Comment # 6 on bug 1205258 from
Thank you for the explanation. I had no idea about such support coming from
tukit. I had reviewed the manual for the command transactional-update, but I
have not found any comprehensive guide, tutorial, or manual for the overall
system, that is, the general design of the TU framework. I have generally found
only documentation for specific components, or high-level overviews of the
concept. 

A comprehensive document that targets the practical use cases for
administrators and users, would be very helpful. Elaboration of the inner
plumbing would be a helpful too, as an indispensable resource for disaster
recovery. To my mind, such a document would useful overall much more so than
just a blog post on this particular subject, especially because it may be hard
for the right person to find the resource at the time when needed. However, it
certainly might help someone at some time, and certainly would be more helpful
for the subject than any resource I have found so far.

Yes, I agree you found a flaw regarding the privileges of the user shell, which
could be resolved through appropriate modifications of the concept. You could
simply allow any user to enter the open transaction, with regular permissions.

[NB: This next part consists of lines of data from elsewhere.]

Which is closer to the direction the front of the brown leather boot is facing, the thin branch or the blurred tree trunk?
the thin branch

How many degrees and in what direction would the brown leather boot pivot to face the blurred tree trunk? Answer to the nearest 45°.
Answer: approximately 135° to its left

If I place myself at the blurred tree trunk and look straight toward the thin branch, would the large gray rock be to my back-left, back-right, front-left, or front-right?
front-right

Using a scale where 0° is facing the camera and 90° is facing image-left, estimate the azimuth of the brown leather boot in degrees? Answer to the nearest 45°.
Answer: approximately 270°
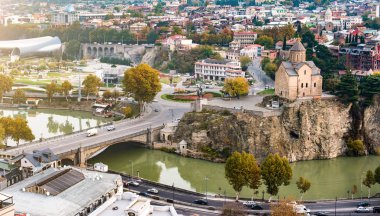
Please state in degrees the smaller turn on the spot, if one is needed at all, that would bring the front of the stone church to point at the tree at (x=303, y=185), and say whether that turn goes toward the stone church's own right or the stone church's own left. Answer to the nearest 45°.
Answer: approximately 45° to the stone church's own left

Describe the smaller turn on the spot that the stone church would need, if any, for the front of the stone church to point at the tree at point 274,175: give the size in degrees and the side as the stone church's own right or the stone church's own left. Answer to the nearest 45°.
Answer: approximately 45° to the stone church's own left

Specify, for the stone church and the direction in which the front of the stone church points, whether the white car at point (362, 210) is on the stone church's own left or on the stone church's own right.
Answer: on the stone church's own left

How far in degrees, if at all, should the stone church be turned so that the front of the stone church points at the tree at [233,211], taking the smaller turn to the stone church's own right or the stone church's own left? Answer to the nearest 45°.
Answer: approximately 45° to the stone church's own left

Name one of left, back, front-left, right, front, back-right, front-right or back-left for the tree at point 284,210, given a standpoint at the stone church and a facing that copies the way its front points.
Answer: front-left

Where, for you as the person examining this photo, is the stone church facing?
facing the viewer and to the left of the viewer

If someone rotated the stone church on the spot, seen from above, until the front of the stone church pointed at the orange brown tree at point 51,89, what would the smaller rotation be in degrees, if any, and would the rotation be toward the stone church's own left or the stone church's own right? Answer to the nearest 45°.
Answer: approximately 90° to the stone church's own right

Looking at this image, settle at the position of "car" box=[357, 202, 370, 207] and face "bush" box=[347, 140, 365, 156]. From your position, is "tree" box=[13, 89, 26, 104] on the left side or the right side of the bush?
left

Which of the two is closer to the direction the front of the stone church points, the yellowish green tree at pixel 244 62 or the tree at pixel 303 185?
the tree

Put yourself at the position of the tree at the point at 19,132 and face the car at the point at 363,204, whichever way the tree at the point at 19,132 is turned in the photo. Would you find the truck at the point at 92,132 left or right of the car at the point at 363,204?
left

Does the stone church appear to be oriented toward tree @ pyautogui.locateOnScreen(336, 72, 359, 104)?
no

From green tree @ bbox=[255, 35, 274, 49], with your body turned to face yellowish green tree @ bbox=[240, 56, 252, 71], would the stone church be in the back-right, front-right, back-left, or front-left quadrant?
front-left

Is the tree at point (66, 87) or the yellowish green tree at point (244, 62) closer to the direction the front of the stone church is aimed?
the tree

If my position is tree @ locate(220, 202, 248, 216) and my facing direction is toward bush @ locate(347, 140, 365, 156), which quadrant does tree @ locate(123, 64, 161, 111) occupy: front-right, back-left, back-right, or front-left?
front-left
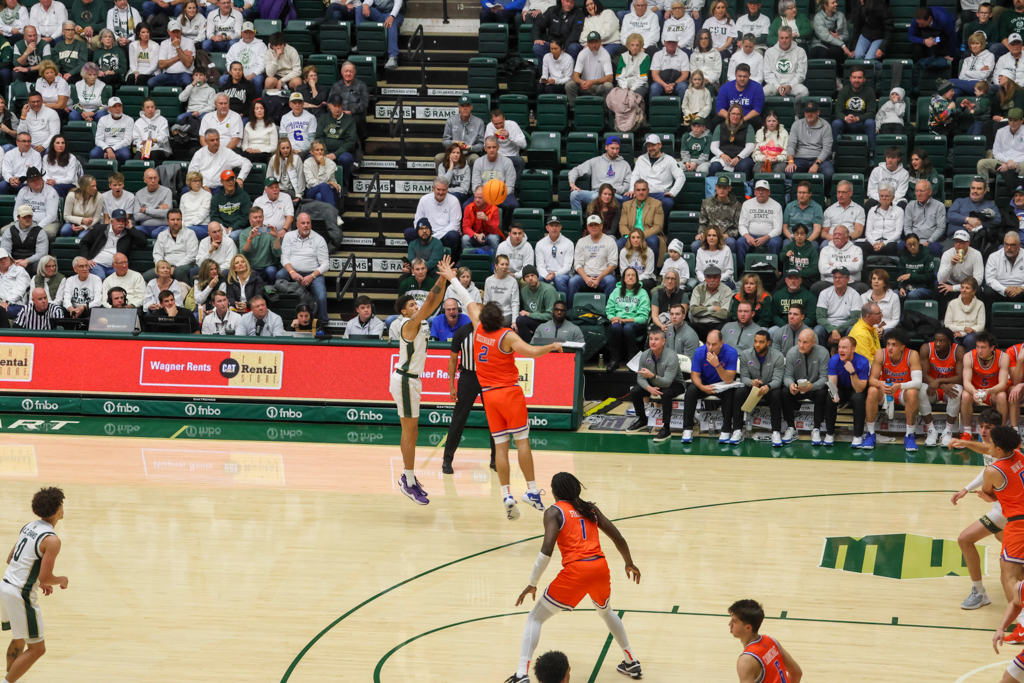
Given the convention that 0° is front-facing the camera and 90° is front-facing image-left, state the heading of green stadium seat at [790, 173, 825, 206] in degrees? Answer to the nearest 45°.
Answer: approximately 0°

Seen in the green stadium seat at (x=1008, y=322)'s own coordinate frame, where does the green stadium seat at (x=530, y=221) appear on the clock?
the green stadium seat at (x=530, y=221) is roughly at 3 o'clock from the green stadium seat at (x=1008, y=322).

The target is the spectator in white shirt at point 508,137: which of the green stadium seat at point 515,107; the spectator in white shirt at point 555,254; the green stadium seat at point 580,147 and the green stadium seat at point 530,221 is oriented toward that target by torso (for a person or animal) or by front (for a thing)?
the green stadium seat at point 515,107

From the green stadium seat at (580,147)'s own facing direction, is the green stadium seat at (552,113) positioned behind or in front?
behind

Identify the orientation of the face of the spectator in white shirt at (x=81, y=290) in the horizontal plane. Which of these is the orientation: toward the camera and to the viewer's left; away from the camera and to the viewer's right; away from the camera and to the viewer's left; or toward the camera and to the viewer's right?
toward the camera and to the viewer's right

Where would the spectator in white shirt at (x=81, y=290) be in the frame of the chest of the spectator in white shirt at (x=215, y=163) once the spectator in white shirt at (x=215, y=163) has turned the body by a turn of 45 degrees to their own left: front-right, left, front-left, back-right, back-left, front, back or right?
right

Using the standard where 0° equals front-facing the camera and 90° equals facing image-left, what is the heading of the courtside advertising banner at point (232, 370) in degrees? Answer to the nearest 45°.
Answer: approximately 0°

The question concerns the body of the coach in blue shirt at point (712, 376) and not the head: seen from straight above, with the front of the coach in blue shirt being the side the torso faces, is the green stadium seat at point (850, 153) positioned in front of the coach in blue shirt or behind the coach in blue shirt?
behind

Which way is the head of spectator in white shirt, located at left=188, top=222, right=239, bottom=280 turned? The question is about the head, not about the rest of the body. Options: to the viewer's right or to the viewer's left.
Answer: to the viewer's right

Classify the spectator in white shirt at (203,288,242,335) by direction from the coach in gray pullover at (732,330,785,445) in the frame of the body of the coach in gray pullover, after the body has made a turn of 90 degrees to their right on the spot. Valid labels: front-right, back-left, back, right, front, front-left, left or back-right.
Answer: front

At the present time, I feel compelled to push back against the idea of lack of
isolation being a major problem. Locations storing user data are meant to be
manipulated by operations initiated by the user, in ways that the user
understands. My motivation for submitting the request is that in a vanilla
installation, it is possible for the an administrator to install a package on
an active system, immediately interact with the modified system, and then, if
desired, reverse the system changes, or add new ones. Surely it is possible
that such a sequence would leave artifacts in data locations, but such effects
are well understood, and no more harmful in the transactional scenario than in
the classical one. 

For cases where some isolation is desired, you could consider adding an option
for providing the full environment through temporary snapshots, such that the
changes to these locations within the test session will be lost, even if the
changes to the system are committed. The purpose would be to test operations,
for resolving whether the new system image is one that would be useful for
future boot sessions, or not. For example, the build operation is reproducible.
If it succeeds in the test environment, it will succeed in new system
configuration, once it would become active. Please remember also, if I am not
mistaken, that rollback of a previous transaction will not roll back
modifications to data directories occurring during any boot sessions following
the transaction. Thus, you could be providing more isolation than available
currently, by opening the possibility for utilizing the system changes in a
special session.

My understanding would be that if an administrator must roll back a
transaction, any problems encountered would be the same as the ones that cause
you to hesitate on the idea I am proposing. The proposed method is simply a
means to test the consequences of a transaction before committing it for future
boot sessions, and without interrupting the boot session of the live system.
Once the changes are confirmed, and the transaction committed, then the system
would be rebooted, with predictable effects.

If I am not making some important oversight, you might consider supporting the
work flow through an accessible set of operations in the tool chain. I believe
the concerns I have raised originally are rather common, and without a way to
address them, it may be harder for many sites to adopt the system, or to find
ways to resolve unforeseen problems after adoption.